Двадцать третьего февраля 1916 года Бунин записал: «…дневник одна из самых прекрасных литературных форм. Думаю, что в недалеком будущем эта форма вытеснит все прочие». Замкнутый, можно даже сказать, всю жизнь одинокий, редко и трудно допускавший кого-либо в свое «святая святых» – внутренний мир, он с предельной искренностью и исповедальной силой раскрывает свое «я» как человек и художник, доверяет дневникам самые заветные, заповедные мысли и переживания. Он выражает в них свою преданность творчеству, выявляет высочайшую степень своей слиянности с природой, до боли чувствуя ее, ее красоту, увядание, возрождение, говорит о муках искусства, о предназначении человека, тайне его жизни, выражает собственное страстное жизнелюбие и протест против неизбежности смерти. Это и замечательный, с контрастными светотенями, автопортрет, и «философский камень», погружающий читателя в глубины творчества, и свидетельства зоркого пристрастного очевидца исторических событий (переданных в резко субъективных тонах) на протяжении почти семи десятилетий, и целая стройная эстетическая программа.
Дневники дают нам – с невозможной ранее полнотой и достоверностью – полученное «из первых рук» представление о цельном мироощущении Бунина, доносят некие непрерывные, слитые воедино «восторг и ужас бытия», наполненного для него постоянными «думами об уходящей жизни» (запись от 21 августа 1914 года). Его возмущает отношение к жизни и смерти на уровне спасительного эгоистического инстинкта, которым в большинстве своем довольствуется, в своих трудах и днях, человек, его «тупое отношение» к смерти. «А ведь кто не ценит жизни, – пишет он там же, – животное, грош ему цена».

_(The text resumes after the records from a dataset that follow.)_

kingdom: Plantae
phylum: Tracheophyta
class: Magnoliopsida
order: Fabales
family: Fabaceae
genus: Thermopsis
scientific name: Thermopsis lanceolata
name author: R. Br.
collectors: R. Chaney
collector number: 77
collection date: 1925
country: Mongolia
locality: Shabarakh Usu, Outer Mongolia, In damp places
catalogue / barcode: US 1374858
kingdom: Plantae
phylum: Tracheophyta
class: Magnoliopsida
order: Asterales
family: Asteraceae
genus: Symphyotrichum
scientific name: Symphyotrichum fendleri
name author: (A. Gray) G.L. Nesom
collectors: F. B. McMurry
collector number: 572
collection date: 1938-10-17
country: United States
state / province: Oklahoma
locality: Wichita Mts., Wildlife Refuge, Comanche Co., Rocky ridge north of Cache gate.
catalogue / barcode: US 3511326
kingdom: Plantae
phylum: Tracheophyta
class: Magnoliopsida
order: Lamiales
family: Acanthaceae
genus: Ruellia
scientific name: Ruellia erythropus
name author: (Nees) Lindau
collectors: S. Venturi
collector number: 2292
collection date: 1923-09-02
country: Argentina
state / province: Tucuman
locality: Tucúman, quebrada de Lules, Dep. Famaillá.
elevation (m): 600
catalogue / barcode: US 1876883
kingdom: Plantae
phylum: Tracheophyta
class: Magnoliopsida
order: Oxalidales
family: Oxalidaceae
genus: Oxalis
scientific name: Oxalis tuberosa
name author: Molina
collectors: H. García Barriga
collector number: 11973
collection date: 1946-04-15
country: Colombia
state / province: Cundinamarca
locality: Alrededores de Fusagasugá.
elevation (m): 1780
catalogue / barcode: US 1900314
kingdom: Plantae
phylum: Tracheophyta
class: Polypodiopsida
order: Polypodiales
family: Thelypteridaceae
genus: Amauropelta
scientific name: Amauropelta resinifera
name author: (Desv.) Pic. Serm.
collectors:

Очень многие записи, по сути, – отдельные и законченные художественные произведения, со своим сюжетом, композицией и глубочайшим внутренним смысловым наполнением, в непривычной для литературы, крайне обнаженной форме. Например, запись от 27 июля 1917 года. Она открывается опорной фразой: «Счастливый прекрасный день». Кажется, именно об этом – о счастье, о красоте бытия – и пойдет речь. Но то лишь вступительный мажорный аккорд. Вся же запись – словно небольшое симфоническое произведение, как и полагается этому жанру, трехчастное.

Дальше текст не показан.